Mi harem se 96 BUZZ FM has gained in popularity since DJ’s were instructed not to play their own songs in their shows and stick to the playlists. Silip!

..and overseas… A welder called Vargus was working in Construction, Repair and Maintenance of Highways in Tselinnoe when he noticed how well a fire extinguisher fits into a decommissioned artillery howitzer. Inspired, he stuffed the fire extinguisher down the barrel... Trained to use the elemental powers of hot plasma, welders are normally not daredevils but Vargus was determined to prove the old adage, ‘There are old welders and bold welders but there are no old, bold welders.’ He charged the cannon with calcium carbide and water, a reactive combination that produces acetylene welding gas...The abused fire extinguisher exploded from the howitzer cannon, and pieces of the payload brained the welder--whose head was conveniently located in the ballistic trajectory of the shrapnel. In a fight between shrapnel and an empty skull, shrapnel wins. Silip!
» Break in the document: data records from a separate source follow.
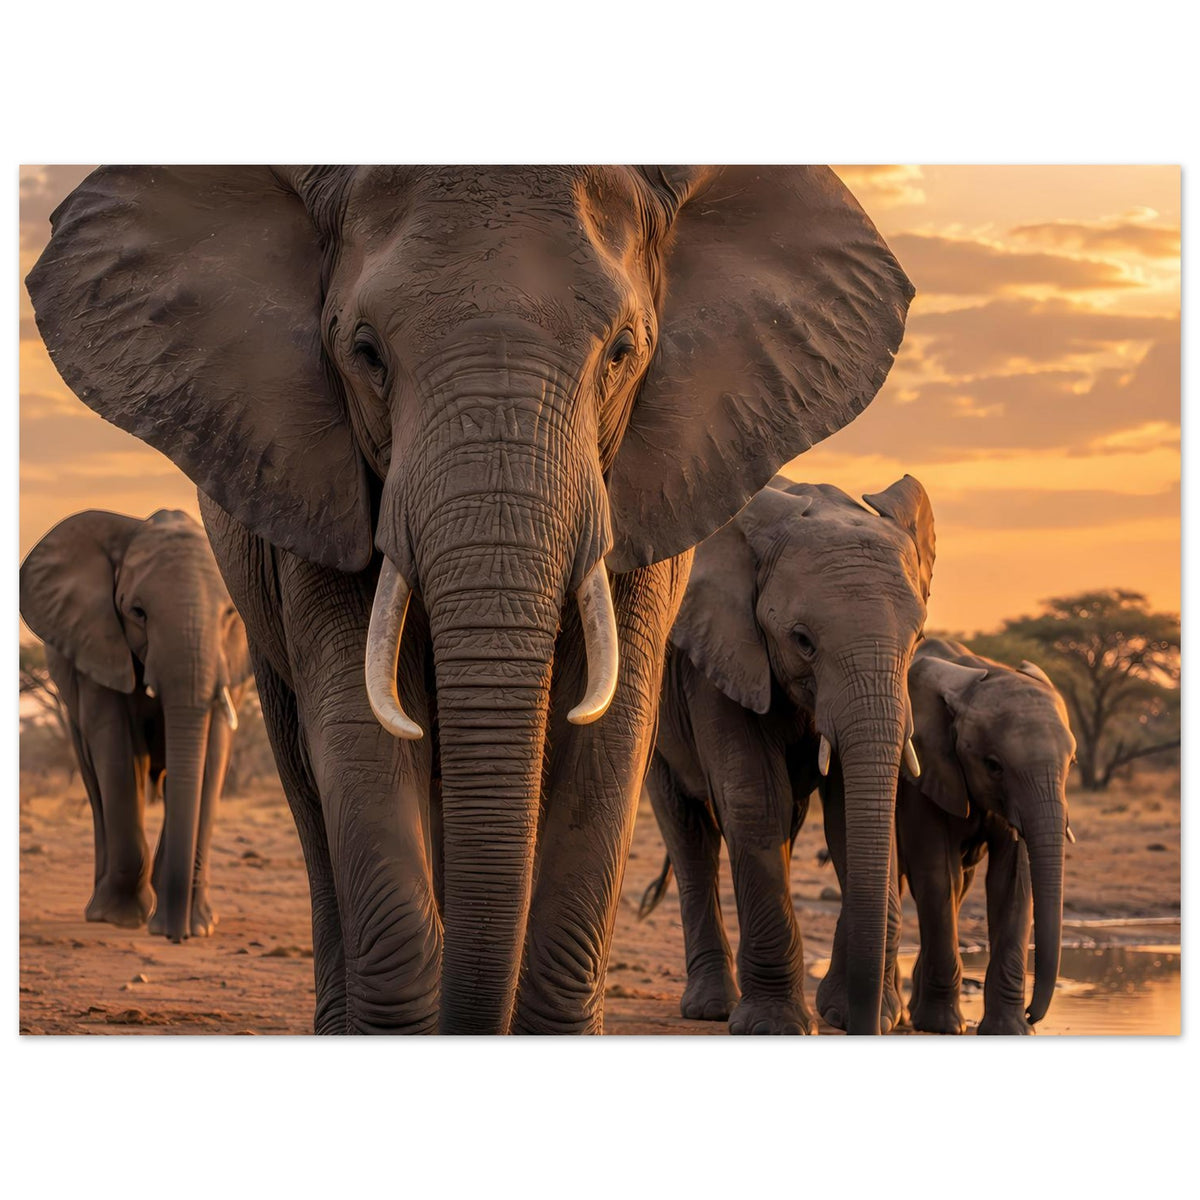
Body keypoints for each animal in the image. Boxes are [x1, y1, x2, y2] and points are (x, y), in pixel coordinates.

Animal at [19, 508, 250, 941]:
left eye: (231, 614)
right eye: (137, 612)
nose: (176, 935)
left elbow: (212, 752)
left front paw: (201, 926)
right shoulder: (96, 643)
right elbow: (116, 748)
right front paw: (122, 918)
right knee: (96, 778)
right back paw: (99, 909)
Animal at [640, 475, 934, 1033]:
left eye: (919, 638)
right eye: (802, 641)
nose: (868, 1025)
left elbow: (848, 813)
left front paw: (856, 1013)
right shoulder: (719, 654)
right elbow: (754, 799)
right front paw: (772, 1027)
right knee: (688, 832)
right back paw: (711, 1008)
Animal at [890, 638, 1075, 1034]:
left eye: (1071, 764)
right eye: (994, 766)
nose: (1033, 1013)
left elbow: (1013, 882)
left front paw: (1012, 1029)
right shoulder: (922, 774)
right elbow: (936, 875)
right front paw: (942, 1026)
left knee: (962, 884)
Incredible stupidity verified in a respected Medical Journal! A 20-year-old man arrived at the emergency room complaining of rectal pain. Abdominal films revealed a radiopaque object in the lower rectum. A spherical radiolucency was noted in the upper pole of the mass. Upon questioning, the patient said that he had been fooling around with a close friend. After stirring a batch of concrete mix, the patient laid on his back with his feet up the wall while his friend poured the slurry through a funnel into his rectum. Under general anesthesia, the mass was delivered without incident. Examination of the specimen revealed a perfect concrete cast of the rectum, measuring 12x7x5cm and weighing 275g. A layer of concrete was chipped off the upper part of the specimen revealing a white plastic ping-pong ball--the radiolucency observed in the abdominal x-ray. The cement was an attempt to retrieve a ping pong ball! Blood alcohol level was negative. The attending physician recommended a psychiatric consultation, but the patient declined. Silip!
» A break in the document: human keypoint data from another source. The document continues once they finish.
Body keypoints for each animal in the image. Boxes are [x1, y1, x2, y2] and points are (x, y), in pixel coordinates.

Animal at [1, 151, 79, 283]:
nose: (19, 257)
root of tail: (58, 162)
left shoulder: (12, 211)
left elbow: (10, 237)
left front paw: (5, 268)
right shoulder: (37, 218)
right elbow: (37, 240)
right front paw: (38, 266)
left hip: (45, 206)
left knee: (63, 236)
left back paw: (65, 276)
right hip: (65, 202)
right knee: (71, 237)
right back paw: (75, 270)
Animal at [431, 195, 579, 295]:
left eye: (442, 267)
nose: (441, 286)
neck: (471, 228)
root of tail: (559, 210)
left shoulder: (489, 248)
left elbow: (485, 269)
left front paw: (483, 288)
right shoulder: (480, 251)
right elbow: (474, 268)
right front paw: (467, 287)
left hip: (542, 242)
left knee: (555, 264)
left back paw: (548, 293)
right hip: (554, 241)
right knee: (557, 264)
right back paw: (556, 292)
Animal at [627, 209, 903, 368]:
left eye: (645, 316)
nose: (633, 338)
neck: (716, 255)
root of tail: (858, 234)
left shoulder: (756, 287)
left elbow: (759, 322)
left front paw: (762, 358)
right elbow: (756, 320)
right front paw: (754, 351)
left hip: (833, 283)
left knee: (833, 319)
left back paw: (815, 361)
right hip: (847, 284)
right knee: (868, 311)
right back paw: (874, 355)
(14 February 2018, Berlin Germany) A 19-year-old demonstrated spectacular failure at keeping romance alive. He and his soon-to-be-ex were quarreling as they walked along the beautiful Havel River. The frustrated man suddenly shoved the woman into the icy river, jumping in to push her under again and again! But she could swim. He could not... She swam safely to land and quickly recovered from hypothermia. He sank and lost consciousness in the 2°C waters, forever forgetting the quarrel, and was pulled out by water police and transported to Charité Virchow Clinic in Berlin. The attacker fell into a coma, while an arrest warrant was issued against him for attempted murder with malice aforethought. The crime was committed on December 19th, and the perpetrator died on February 14th--an ironic date indeed--from irreversible brain damage. Silip!